Roman graphique de Clara Lodewick.
Merel vit seule dans une petite maison au bout du village. Elle élève des canards et écrit des articles pour le journal local. Elle est indépendante, décontractée et sympa avec tout le monde. Mais il suffit d’une blague et des soupçons d’une épouse en colère pour que tout change. La rumeur mauvaise enfle dans le bourg, des qualificatifs injurieux circulent et certains indélicats essaient d’en profiter. « Ma mère dit que les gens parlent mal d’elle par jalousie. » Merel n’est plus la bonne copine, celle avec qui on boit un verre après le match. Elle est la mauvaise femme, la dévergondée, la briseuse de couple.
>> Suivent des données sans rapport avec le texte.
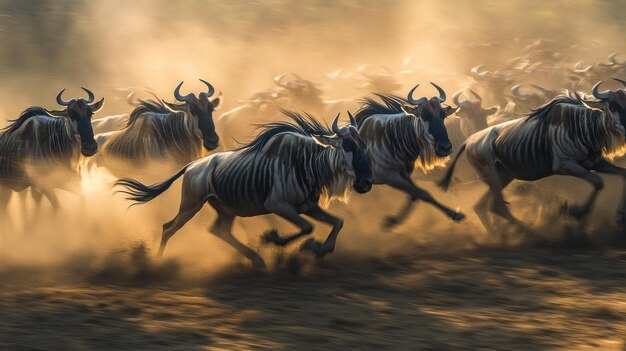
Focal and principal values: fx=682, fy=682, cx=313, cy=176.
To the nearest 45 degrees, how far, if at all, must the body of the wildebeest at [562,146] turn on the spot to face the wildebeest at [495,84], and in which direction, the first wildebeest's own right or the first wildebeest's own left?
approximately 90° to the first wildebeest's own left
Quand les enfants et les adolescents se mêlent au harcèlement sournois, à coup de paris stupides, ce sont d’autres drames qui se nouent.
Avec intelligence, l’autrice nous parle du regard négatif encore posé sur les femmes seules, sexuellement libres et qui vivent en se moquant du qu’en-dira-t-on. Le vilain nom de sorcière n’est pas loin et il en faudrait peu pour qu’un lynchage s’organise. Quand la camaraderie devient suspecte et que les hommes sont blessés dans leur orgueil, ce sont toujours les femmes qui trinquent. Clara Lodewick parle aussi de pardon, celui qu’il faut savoir demander. Le jeune Finn est un personnage bouleversant, pris dans les disputes de ses parents et dans des querelles d’adultes qui le disputent.
Merel est une protagoniste forte, mais pas invincible. Sa générosité et son cœur simple achoppent sur la bêtise collective. À travers elle, ce sont toutes les femmes qui sont visées, et surtout celles qui ne rentrent pas dans le rang, les mauvaises mères, les infidèles, etc. Ce très bel ouvrage prend immédiatement sa place sur mon étagère féministe, mais il va aussi passer dans les mains de plusieurs amies. Ce n’est pas à nous, les femmes seules et autonomes, de demander pardon.